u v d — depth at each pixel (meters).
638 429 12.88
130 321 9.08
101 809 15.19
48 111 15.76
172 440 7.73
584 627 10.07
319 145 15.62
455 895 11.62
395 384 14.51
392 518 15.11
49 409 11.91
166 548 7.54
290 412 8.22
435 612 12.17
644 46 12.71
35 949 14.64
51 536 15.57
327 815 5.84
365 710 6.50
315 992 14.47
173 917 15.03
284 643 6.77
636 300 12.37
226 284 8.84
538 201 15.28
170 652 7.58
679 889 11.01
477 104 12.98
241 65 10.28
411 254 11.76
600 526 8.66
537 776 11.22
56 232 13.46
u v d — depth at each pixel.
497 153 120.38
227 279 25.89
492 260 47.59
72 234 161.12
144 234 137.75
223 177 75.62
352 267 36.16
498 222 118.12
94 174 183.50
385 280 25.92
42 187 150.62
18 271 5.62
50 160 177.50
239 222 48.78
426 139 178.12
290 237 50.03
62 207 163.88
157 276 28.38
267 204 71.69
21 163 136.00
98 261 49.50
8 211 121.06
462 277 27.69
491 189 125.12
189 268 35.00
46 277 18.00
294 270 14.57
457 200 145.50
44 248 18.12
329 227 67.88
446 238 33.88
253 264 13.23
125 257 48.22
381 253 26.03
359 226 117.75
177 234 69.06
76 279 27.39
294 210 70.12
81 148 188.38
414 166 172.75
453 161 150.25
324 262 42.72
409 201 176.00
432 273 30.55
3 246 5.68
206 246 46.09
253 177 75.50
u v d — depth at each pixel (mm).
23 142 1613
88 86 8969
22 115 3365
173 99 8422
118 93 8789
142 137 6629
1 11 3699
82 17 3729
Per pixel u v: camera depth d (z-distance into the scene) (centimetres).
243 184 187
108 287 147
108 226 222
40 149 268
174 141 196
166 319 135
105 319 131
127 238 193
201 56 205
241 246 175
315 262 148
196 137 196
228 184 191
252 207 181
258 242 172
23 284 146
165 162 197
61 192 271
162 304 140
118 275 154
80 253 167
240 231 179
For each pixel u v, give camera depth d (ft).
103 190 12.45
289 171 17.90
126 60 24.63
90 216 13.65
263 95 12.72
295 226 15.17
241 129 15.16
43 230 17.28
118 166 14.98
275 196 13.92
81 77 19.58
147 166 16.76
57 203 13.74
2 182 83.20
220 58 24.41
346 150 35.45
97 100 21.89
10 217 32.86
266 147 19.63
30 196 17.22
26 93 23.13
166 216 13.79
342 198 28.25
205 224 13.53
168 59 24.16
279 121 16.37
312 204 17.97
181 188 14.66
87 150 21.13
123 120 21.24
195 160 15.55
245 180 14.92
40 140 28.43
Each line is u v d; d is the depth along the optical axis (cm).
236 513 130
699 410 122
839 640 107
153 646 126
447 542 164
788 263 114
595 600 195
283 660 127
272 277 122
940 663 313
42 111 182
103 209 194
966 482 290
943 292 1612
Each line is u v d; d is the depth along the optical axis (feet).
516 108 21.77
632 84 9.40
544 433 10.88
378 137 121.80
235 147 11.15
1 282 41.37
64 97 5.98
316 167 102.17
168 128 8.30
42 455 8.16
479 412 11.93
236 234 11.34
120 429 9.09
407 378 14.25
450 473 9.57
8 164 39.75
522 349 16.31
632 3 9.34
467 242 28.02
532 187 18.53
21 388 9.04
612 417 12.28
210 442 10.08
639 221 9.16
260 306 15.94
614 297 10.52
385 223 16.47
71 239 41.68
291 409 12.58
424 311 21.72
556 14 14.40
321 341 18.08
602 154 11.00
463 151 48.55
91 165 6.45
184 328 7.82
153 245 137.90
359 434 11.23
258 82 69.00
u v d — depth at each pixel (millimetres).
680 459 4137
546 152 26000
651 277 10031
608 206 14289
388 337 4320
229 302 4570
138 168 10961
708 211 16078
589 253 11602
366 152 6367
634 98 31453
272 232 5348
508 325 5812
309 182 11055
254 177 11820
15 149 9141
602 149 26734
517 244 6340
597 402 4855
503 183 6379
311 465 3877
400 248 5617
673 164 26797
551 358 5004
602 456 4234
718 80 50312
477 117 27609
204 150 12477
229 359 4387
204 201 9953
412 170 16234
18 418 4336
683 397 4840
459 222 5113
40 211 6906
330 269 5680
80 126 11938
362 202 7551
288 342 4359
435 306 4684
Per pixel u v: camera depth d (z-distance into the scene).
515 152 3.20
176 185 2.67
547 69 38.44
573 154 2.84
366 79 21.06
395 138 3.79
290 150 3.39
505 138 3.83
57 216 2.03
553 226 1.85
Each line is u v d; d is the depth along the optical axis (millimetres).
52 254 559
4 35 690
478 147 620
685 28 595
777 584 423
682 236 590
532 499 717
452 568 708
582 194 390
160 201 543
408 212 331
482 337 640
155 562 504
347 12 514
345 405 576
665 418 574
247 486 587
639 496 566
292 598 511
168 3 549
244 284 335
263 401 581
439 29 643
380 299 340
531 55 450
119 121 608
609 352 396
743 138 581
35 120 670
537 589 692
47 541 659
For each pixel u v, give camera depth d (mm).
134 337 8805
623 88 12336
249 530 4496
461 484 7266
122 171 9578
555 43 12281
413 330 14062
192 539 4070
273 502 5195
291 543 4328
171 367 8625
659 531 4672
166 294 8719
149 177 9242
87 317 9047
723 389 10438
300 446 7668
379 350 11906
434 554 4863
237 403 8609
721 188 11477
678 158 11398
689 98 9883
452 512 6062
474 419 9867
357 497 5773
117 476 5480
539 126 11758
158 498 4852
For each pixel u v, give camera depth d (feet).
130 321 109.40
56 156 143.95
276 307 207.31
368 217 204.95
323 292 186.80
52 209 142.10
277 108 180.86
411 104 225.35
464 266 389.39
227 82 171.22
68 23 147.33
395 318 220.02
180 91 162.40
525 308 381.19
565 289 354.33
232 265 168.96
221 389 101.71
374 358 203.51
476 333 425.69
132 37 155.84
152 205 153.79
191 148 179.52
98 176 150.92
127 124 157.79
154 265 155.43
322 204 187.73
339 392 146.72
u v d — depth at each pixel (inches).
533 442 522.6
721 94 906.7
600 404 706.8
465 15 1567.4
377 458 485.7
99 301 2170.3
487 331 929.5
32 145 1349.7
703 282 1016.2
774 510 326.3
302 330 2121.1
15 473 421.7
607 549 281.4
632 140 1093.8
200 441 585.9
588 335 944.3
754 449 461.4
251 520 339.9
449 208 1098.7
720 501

• PROMPT: Taking the records from the top, repeat each line exactly until you have repeated the line that contains "239 222 48.78".

• TASK OUTPUT:
u v d — depth at each pixel (meters).
638 429 12.88
130 321 9.08
101 809 15.19
48 111 15.76
172 440 7.73
584 627 10.07
319 145 15.62
455 895 11.62
395 384 14.51
392 518 15.11
49 409 11.91
166 548 7.54
290 412 8.22
435 612 12.17
644 46 12.71
35 949 14.64
51 536 15.57
327 815 5.84
365 710 6.50
315 992 14.47
173 917 15.03
284 643 6.77
636 300 12.37
226 284 8.84
538 201 15.28
170 652 7.58
679 889 11.01
477 104 12.98
241 65 10.28
411 254 11.76
600 526 8.66
537 776 11.22
56 232 13.46
u v d — depth at each pixel.
497 153 120.38
227 279 25.89
492 260 47.59
72 234 161.12
144 234 137.75
223 177 75.62
352 267 36.16
498 222 118.12
94 174 183.50
385 280 25.92
42 187 150.62
18 271 5.62
50 160 177.50
239 222 48.78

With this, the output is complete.